Gleefully Distressing: A Writer Wednesday PostJune 25th, 2014 | Posted by in Essays
To listen to this post, please click here:Gleefully Distressing
Enjoyed my immensely challenging project last week, designing and painting 18 signs for the stunning country wedding of our Congressman Sean Patrick Maloney and Randy Florke, his partner of 22 years.
After stylist Phillip Montanez showed me an old Presbyterian Church sign as inspiration, I was off and running: custom-designing letters, arranging layouts, measuring, measuring, measuring–a process interesting and arduous as play rehearsal: learning the moves so you hit your mark when the time comes.
Getting to paint is like performing at last. How I loved making big letters! Like cast sizes in the theatre, most lettering and art these days has to be so small.

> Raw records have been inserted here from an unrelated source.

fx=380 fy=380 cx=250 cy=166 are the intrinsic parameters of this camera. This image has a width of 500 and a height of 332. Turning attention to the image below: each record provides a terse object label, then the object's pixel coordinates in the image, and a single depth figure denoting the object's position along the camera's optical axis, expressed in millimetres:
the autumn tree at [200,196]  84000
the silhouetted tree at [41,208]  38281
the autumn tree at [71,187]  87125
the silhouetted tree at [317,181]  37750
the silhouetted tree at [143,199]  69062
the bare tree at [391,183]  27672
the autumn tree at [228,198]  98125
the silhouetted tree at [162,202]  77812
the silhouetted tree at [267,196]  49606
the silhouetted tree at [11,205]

Who has money and space for big canvases? Who can afford a big cast of actors? A narrow sorrow of our age is such miniaturization of artistic expression.

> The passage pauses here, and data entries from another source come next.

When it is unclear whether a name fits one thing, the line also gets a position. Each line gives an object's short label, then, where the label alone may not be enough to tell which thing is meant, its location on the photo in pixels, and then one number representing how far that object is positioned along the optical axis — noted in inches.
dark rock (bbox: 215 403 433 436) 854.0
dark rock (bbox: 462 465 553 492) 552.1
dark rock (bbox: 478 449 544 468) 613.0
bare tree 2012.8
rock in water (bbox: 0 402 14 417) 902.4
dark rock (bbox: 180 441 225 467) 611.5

It was fun seeing words shape under my hands, watching how shading changed them. I never thought I’d be tickled painting a restroom sign, but creation holds constant surprises. These were like letters from childhood, in more ways than one.

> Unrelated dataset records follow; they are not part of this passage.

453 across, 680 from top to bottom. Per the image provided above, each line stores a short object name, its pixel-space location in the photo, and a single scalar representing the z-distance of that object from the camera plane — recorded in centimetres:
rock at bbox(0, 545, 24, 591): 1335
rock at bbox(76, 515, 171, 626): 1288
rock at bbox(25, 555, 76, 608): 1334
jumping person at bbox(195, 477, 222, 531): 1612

Certainly there were frustrations—difficult surfaces, erratic spacing, my own infractions of perception, but flaws and all, I liked these humble, old-fashioned signs. They seemed alive and full of feeling. Yet one thing remained to carry out the vision. I would have to distress them.
It was scary and contrary to take sandpaper and rasp to the first of the sweet shiny letters. But the difference in feeling was remarkable.
Soon I was whacking away at them, knowing every crush and curl made them subtler, gentler voices that seemed to issue from our past. Reminders we need not fear a little distress after all.
My happiest moment came Saturday afternoon, as I went to drop off the last of the signs. Following computer navigation, I was about to turn onto their lane, when I was stopped by an Exit Only sign. Nice, I thought. Fits right in.
Only then did it strike me that I had made it.